→ Data for analysis:
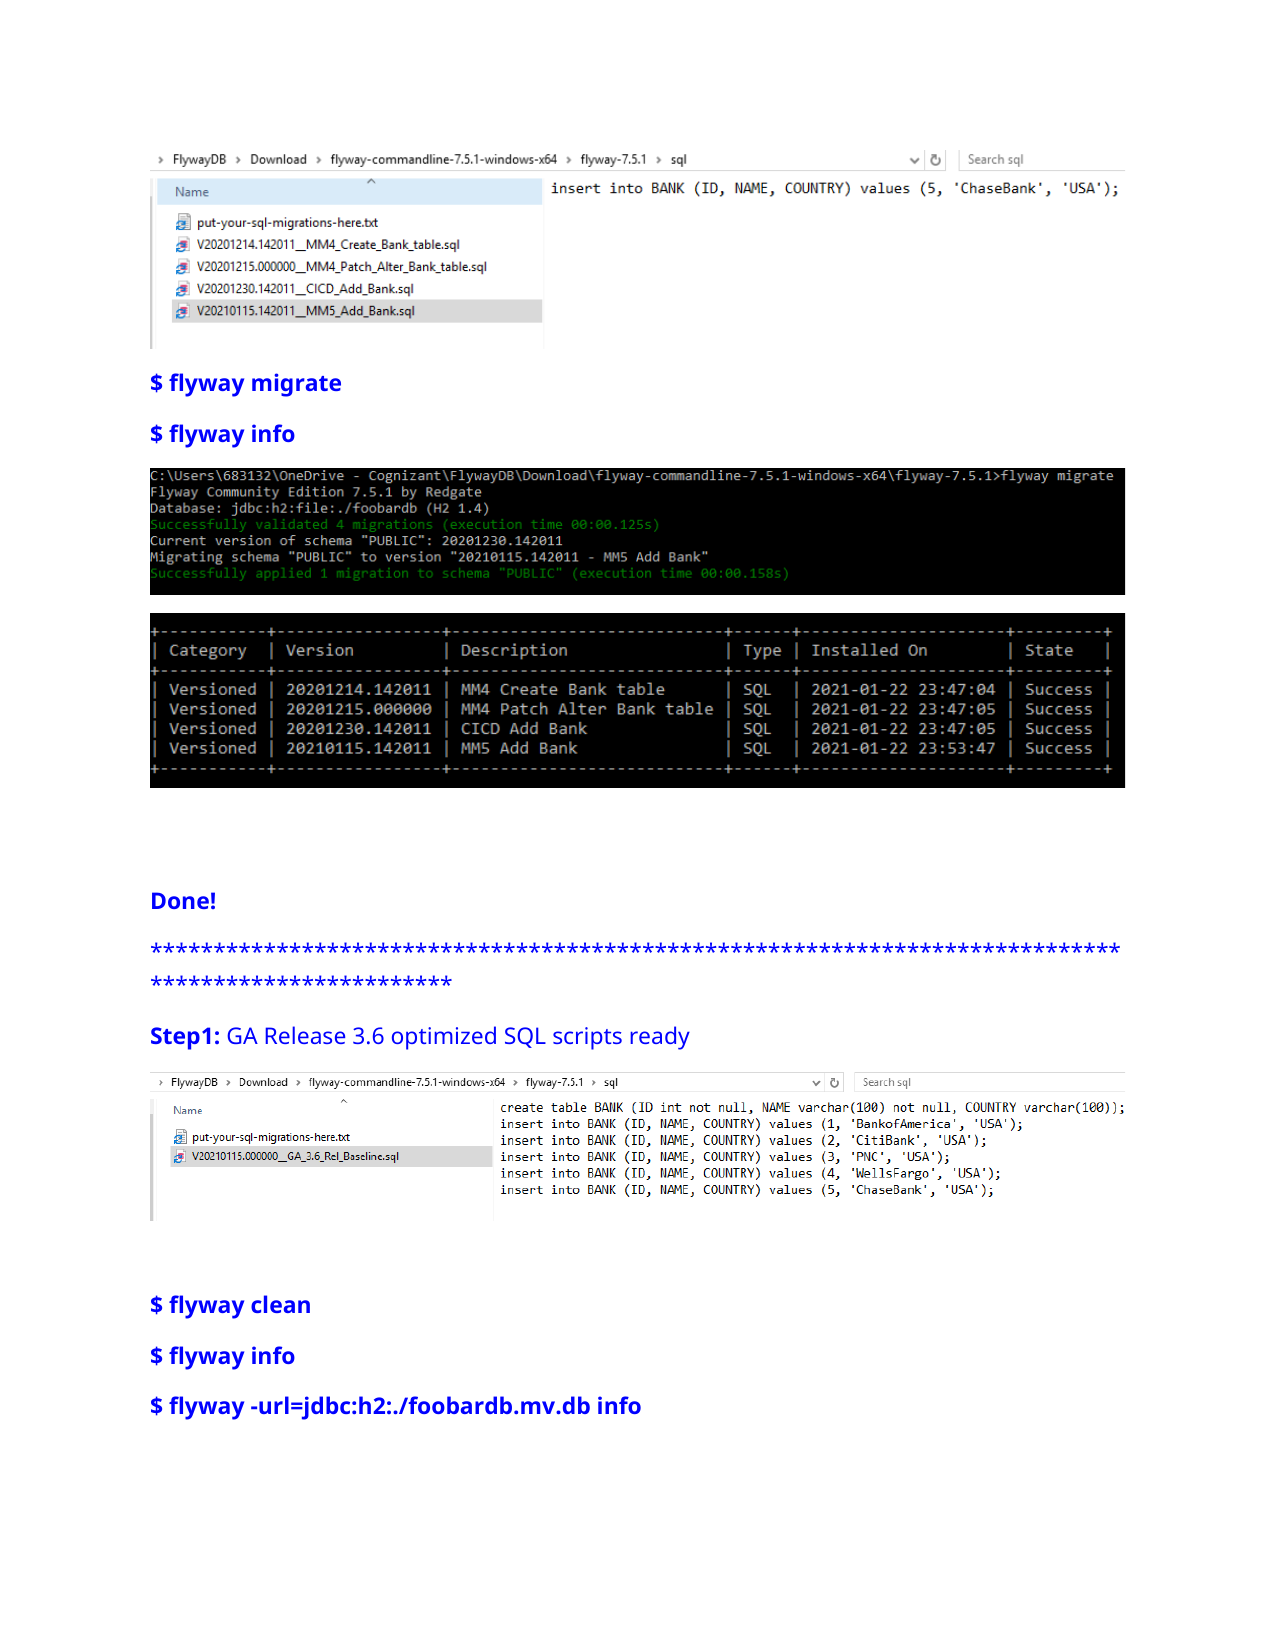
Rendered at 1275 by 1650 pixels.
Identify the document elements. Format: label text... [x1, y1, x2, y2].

picture [150, 613, 1125, 788]
text $ flyway info [150, 418, 1125, 449]
text $ flyway clean [150, 1289, 1125, 1321]
picture [150, 468, 1125, 595]
text $ flyway migrate [150, 367, 1125, 399]
picture [150, 1070, 1125, 1221]
text ***************************************************************************************************** [150, 936, 1125, 1001]
text $ flyway -url=jdbc:h2:./foobardb.mv.db info [150, 1390, 1125, 1422]
picture [150, 150, 1125, 349]
text Step1: GA Release 3.6 optimized SQL scripts ready [150, 1020, 1125, 1051]
text Done! [150, 885, 1125, 917]
text $ flyway info [150, 1340, 1125, 1371]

→ To-do item: Drop the pictures and give every line above again exactly.

→ Solution for this problem:
Rendered at 1275 by 1650 pixels.
Identify the document elements. Format: label text... [x1, y1, x2, y2].

picture [150, 613, 1125, 788]
text $ flyway info [150, 418, 1125, 449]
text $ flyway clean [150, 1289, 1125, 1321]
picture [150, 468, 1125, 595]
text $ flyway migrate [150, 367, 1125, 399]
picture [150, 1070, 1125, 1221]
text ***************************************************************************************************** [150, 936, 1125, 1001]
text $ flyway -url=jdbc:h2:./foobardb.mv.db info [150, 1390, 1125, 1422]
picture [150, 150, 1125, 349]
text Step1: GA Release 3.6 optimized SQL scripts ready [150, 1020, 1125, 1051]
text Done! [150, 885, 1125, 917]
text $ flyway info [150, 1340, 1125, 1371]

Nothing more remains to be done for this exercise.